It feels very different for me now.
I lost quite a few people, either to covid itself or during the period where I didn't get a chance to say goodbye, and that really altered something in me going through all that grief that close together. Watching my dad stand by himself at my granddad's funeral broke me a little bit.
DH's mental health absolutely plummeted and it's been a long few years working through that.
Our business took a huge hit as a result of the pandemic and I worked 60 hour weeks trying to keep it on track while also spending every spare hour I had doing freelance work to pay the bills. I'm still recovering from the burnout, I've lost a lot of the joy I have for my freelance work (which I used to love) because it just makes me think of sitting at home alone trying to do something that would stop me feeling like everything was going to crash down around me.

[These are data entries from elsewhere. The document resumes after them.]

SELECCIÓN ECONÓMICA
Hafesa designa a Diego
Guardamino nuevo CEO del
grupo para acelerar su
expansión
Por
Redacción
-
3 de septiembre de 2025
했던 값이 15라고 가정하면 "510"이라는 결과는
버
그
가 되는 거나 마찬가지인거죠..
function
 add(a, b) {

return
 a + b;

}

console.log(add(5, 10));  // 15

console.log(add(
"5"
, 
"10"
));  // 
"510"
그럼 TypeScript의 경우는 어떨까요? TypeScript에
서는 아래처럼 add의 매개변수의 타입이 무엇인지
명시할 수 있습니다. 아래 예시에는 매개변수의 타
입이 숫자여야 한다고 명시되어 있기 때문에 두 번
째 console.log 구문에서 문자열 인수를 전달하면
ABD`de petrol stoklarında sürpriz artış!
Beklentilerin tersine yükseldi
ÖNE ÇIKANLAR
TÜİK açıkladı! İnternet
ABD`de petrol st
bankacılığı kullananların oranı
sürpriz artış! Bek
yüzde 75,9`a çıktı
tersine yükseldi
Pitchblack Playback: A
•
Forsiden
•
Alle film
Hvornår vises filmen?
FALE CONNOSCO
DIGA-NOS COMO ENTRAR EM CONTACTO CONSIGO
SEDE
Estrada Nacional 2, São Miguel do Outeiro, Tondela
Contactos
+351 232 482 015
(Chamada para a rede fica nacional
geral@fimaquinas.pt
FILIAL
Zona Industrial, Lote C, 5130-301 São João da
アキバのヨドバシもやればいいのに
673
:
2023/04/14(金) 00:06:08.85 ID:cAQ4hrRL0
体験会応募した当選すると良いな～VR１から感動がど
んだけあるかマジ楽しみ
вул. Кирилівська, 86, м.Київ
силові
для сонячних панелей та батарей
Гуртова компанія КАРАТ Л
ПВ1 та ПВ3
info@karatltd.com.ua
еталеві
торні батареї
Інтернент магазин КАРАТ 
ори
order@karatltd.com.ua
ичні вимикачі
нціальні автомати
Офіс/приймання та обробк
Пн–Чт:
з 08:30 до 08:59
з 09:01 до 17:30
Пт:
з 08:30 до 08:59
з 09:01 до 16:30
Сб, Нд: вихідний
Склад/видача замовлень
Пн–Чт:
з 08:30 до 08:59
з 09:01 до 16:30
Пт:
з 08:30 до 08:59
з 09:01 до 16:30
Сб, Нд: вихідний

It changed how I see other people, too. People seemed so selfish and cruel and stupid a lot of the time. There were lots of lovely stories of people coming together to help, but in the days where deaths were really high, I know so many people I used to like and respect were having secret parties, going out when they knew they were ill, etc. My closest friend's dad spent 2 months in hospital after a family friend promised they had tested negative and were visiting to cheer him up (he's immunocompromised and hadn't left the house in weeks, was alone and my friend lives 300 miles away). He wasn't negative, he just didn't test. Her dad nearly died and when she asked the friend why the fuck he lied, he said he thought she was blowing it out of proportion. My BIL visited my very ill grandmother in law while he had Covid and she ended up with pnemonia. Maybe I know some horrible people, but it really surprised me how many stories I've heard of people just not caring. I have real sympathy for when people became sick of lockdown and restrictions, but knowingly visiting ill or otherwise vulnerable people with covid while there were hundreds dying a week is unfathomable to me.
There've been plus points, too: DH and I weirdly enjoyed so much time together at home despite how shit a lot of it was, and I was grateful beyond belief to have go through being locked down with him and not alone. But god, what a weird few years.